I’ve also noticed myself feeling soreness in my arms and legs throughout the week that indicates to me I’m building some semblance of strength. Huge plus! It also tells me that I’m using muscles I don’t normally in my usual workouts, so whether or not I stick with yoga after this fitness challenge, I’m making a mental note to mix it up every once in a while.
But one area that I find myself struggling in is breath. And breathwork is hugely important in yoga, supposedly helping with everything from creating a deeper connection in the body to helping prevent injury. But for me, focusing on the breath causes me to feel like I’m creeping towards hyperventilating. (Read: not at all relaxing.) And it feels like listening to the instructor constantly say “Take a deep breath in…” as we sweep our arms up towards the sky, or twist our shoulders away from our knees, and then waiting for what feels like an eternity to hear her say “And big breath out…” just starts to stress me out. I feel out of sync, and like I’m not doing it right.
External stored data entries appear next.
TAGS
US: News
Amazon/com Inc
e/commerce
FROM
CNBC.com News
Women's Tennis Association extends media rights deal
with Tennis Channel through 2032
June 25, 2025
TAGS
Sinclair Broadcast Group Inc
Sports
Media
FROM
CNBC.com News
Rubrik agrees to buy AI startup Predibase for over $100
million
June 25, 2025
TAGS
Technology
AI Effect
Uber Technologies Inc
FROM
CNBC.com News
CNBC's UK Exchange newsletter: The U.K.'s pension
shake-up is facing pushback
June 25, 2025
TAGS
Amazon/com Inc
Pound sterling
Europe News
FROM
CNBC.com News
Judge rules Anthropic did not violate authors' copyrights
I even tried the first two videos the Breath – A 30 Day Yoga Journey series from Adriene Mishler’s (of the mega-popular YouTube channel Yoga With Adriene), and at one point felt like I might pass out from the combination of a deep inhale and a head rush-inducing root to rise arm-sweeping motion.
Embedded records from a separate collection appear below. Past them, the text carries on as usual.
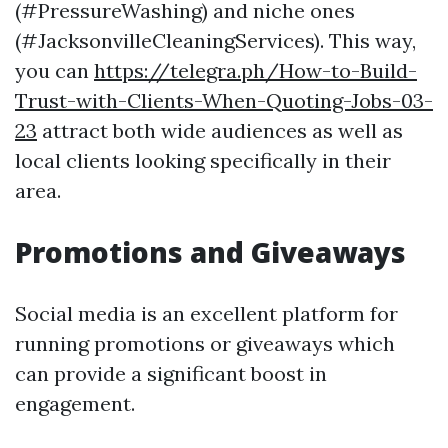
(#PressureWashing) and niche ones
(#JacksonvilleCleaningServices). This way,
you can
https://telegra.ph/How-to-Build-
Trust-with-Clients-When-Quoting-Jobs-03-
23
attract both wide audiences as well as
local clients looking specifically in their
area.
Promotions and Giveaways
Social media is an excellent platform for
running promotions or giveaways which
can provide a significant boost in
engagement.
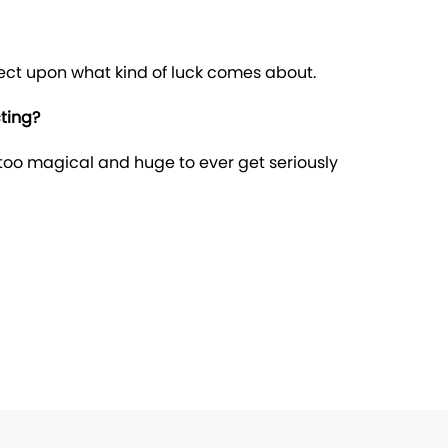
fect upon what kind of luck comes about.
ting?
too magical and huge to ever get seriously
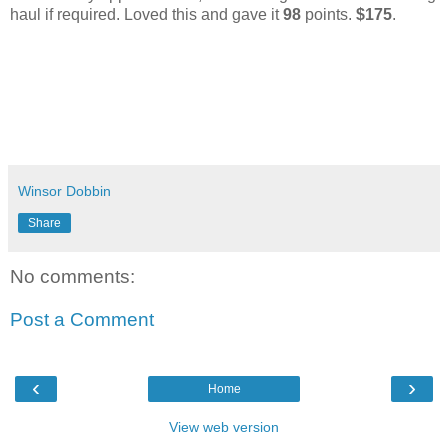
haul if required. Loved this and gave it
98
points.
$175
.
Winsor Dobbin
Share
No comments:
Post a Comment
‹
›
Home
View web version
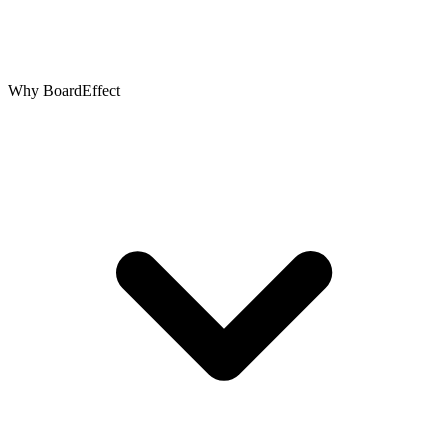
Why BoardEffect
What all of this makes me realise is that yoga is truly a specific practice. There’s a reason that people have to get certified to become an instructor. You can’t just simply pick it up from a YouTube video. In an ideal world, I’d be able to attend a beginner’s class and ask a teacher for guidance when I felt like I was breathing wrong. I’d also be able to observe fellow classmates and follow their form and breathing pattern. But in a pandemic, it’s either a YouTube video or a Zoom class, and I just have to trust myself and not push through on anything that causes pain or potentially fainting.